**EXERCISE OBJECTIVE**
Leaving out pictures, output exactly the lines below from the one that has "Le média et la méthode des femmes cadres qui" through the one that has "la ley de ohm: V = I x R, entonces: 5v", and nothing else.

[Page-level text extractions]
▼

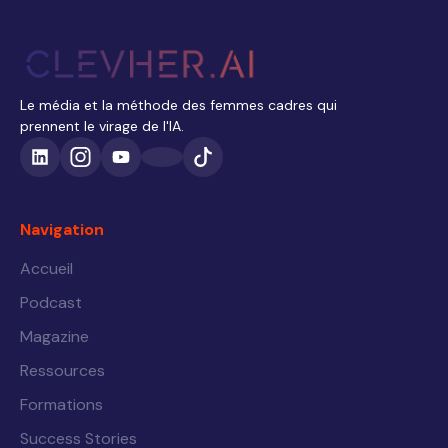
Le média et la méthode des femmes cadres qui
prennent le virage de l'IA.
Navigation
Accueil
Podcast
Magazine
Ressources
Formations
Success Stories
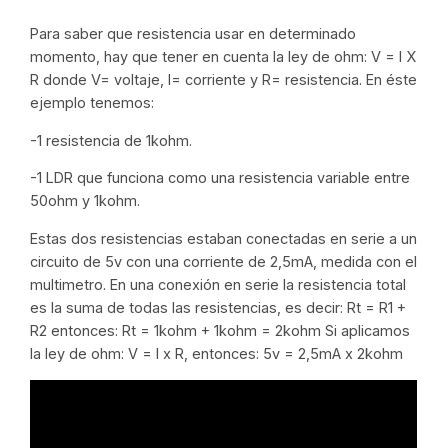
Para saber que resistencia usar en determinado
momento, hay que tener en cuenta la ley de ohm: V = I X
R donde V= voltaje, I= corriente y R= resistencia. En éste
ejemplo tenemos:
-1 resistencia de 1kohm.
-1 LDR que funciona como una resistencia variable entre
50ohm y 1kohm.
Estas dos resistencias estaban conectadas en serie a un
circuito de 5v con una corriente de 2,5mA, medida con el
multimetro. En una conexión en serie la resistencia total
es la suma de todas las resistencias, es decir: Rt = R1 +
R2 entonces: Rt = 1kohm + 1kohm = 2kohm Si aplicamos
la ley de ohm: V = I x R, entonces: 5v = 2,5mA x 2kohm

▲
▼

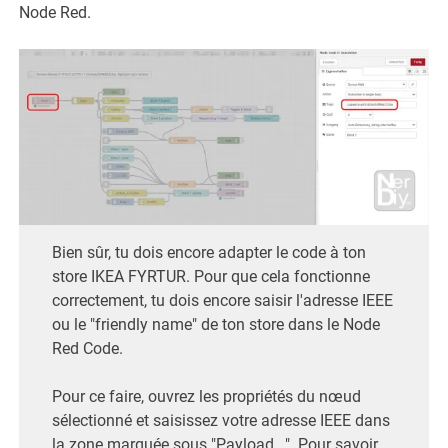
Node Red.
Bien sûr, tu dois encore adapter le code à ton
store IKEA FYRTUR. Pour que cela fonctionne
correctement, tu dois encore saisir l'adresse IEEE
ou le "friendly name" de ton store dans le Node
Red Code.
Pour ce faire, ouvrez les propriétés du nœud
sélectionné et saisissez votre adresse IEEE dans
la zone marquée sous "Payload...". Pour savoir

▲

**YOUR SOLUTION**
Le média et la méthode des femmes cadres qui
prennent le virage de l'IA.
Navigation
Accueil
Podcast
Magazine
Ressources
Formations
Success Stories
Para saber que resistencia usar en determinado
momento, hay que tener en cuenta la ley de ohm: V = I X
R donde V= voltaje, I= corriente y R= resistencia. En éste
ejemplo tenemos:
-1 resistencia de 1kohm.
-1 LDR que funciona como una resistencia variable entre
50ohm y 1kohm.
Estas dos resistencias estaban conectadas en serie a un
circuito de 5v con una corriente de 2,5mA, medida con el
multimetro. En una conexión en serie la resistencia total
es la suma de todas las resistencias, es decir: Rt = R1 +
R2 entonces: Rt = 1kohm + 1kohm = 2kohm Si aplicamos
la ley de ohm: V = I x R, entonces: 5v = 2,5mA x 2kohm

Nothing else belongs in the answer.